Using a custom tool, the binary file was ingested and printed as hex:
Copying this to notepad and searching for ‘&’ in hex locates the desired bytes (note there are several sets of this, we need the last one):
The payload is split into two parts immediately after these bytes:
Each part’s length is calculated and noted for later.
This is where things get hairy.
Truth be told I don’t know much of anything about deserialization or ysoserial, but I discovered that there are a set of bytes in the payload that represent the length of the “important” part of the payload, including the user-defined command. This can be seen in the following screenshot of a side-by-side hex dump of two different payloads created by ysoserial, each of which contained a different command to execute:
For reasons I can’t explain, these bytes reflect the length of the payload in base-128; the 0x05 is multiplied by 128 to yield 640; this is added to the value of the other byte (0xb0 or 0xd4) minus 128; I found that when the second byte (0x05) rolls over (0x06), the first byte starts over at 0x80 as opposed to 0x00 as might be expected.

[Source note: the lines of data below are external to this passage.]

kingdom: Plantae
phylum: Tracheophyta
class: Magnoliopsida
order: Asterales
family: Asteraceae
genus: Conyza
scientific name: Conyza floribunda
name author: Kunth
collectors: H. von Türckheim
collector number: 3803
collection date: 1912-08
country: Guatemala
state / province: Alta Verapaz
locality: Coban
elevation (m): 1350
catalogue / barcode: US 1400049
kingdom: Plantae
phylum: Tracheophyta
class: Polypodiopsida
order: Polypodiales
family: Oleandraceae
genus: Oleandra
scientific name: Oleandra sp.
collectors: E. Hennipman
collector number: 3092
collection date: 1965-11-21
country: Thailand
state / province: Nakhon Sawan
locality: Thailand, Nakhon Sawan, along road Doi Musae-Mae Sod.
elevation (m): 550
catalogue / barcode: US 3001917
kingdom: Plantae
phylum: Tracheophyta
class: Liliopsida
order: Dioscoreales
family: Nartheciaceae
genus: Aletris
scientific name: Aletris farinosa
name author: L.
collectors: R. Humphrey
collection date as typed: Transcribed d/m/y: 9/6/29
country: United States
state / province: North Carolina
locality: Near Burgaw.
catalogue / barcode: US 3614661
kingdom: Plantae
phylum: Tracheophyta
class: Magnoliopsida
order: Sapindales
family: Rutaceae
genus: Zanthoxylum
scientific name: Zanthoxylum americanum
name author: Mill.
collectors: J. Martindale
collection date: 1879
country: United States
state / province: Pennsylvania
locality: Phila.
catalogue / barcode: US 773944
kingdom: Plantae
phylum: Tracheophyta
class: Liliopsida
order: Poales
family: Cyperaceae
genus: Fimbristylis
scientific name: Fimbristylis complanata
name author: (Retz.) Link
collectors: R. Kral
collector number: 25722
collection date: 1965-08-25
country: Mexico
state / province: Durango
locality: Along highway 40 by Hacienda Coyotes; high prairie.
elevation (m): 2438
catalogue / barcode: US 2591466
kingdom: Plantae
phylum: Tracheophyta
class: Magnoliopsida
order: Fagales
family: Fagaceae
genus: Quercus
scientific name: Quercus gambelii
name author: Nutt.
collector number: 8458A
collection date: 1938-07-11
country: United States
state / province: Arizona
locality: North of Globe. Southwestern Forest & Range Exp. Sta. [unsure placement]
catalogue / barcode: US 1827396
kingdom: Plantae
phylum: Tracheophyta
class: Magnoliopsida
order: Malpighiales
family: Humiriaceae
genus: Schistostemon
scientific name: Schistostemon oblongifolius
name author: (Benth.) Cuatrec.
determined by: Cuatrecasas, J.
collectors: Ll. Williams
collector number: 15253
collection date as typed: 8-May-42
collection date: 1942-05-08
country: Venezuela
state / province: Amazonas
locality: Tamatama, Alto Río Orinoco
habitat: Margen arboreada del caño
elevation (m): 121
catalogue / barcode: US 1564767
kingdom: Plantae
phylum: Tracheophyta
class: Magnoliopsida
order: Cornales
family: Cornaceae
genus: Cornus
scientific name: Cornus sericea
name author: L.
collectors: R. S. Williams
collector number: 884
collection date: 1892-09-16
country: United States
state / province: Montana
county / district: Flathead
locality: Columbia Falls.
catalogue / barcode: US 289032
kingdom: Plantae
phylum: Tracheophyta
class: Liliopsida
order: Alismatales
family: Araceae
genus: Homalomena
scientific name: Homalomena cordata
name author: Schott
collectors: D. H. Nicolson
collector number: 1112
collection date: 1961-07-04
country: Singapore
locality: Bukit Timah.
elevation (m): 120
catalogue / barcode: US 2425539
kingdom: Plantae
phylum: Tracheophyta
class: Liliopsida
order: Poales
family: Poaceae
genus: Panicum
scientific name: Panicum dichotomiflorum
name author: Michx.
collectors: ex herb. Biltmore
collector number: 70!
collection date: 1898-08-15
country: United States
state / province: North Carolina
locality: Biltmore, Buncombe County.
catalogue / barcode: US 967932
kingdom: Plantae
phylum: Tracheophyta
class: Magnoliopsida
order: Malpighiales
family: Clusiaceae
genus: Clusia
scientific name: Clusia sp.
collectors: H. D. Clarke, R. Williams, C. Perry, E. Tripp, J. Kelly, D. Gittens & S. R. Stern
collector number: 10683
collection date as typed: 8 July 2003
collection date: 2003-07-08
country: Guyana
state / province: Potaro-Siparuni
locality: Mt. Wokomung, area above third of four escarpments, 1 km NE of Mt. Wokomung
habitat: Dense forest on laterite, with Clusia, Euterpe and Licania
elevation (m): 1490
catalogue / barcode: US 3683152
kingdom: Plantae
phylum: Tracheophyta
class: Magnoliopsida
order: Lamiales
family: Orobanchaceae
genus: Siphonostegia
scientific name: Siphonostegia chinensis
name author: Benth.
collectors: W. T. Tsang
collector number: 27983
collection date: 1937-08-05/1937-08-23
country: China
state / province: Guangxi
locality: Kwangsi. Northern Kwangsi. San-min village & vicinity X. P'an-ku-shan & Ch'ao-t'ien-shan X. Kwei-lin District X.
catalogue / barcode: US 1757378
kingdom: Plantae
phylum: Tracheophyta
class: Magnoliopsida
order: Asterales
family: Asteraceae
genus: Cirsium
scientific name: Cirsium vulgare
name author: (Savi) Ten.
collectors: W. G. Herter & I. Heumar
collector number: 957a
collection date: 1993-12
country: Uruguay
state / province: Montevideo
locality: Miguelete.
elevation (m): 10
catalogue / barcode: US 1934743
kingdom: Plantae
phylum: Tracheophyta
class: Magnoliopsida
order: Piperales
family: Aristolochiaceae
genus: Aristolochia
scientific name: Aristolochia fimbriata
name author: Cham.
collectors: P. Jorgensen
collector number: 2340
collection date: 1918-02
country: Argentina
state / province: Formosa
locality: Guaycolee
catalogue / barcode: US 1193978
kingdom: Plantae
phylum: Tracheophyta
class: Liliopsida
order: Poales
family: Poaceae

The payload used in this tool looks like this:
Converting all values to decimal, the math looks like this:
(6 x 128) + (180-128) = 820
The size of the file is 1042; I found in testing that there is (with this gadget from ysoserial anyways) always a 222 byte difference between the size of the file and the length reflected in this set of bytes. These 222 bytes appear to be the “header of the payload.
Both parts of the payload are copied to main.c, where the original length of 820 is also set as a variable. The length of the user command is calculated, and this value is added to the original 820 (in addition to a single extra byte for a space that must be inserted) in order to calculate the final value that needs to be represented in this set of bytes. The second byte is calculated by dividing LenBytes by 128, and the first byte is calculated by finding the remainder of LenBytes and adding 128 (in order to accommodate how it starts at 0x80).
Once these bytes are set, they are copied into the Before buffer at the proper place in order to set the length of the payload to the proper value given the contents. The final buffer is then assembled:
The finalized payload is then written to disk and mmc.exe is called in order to execute it. Afterward, the payload is cleaned up.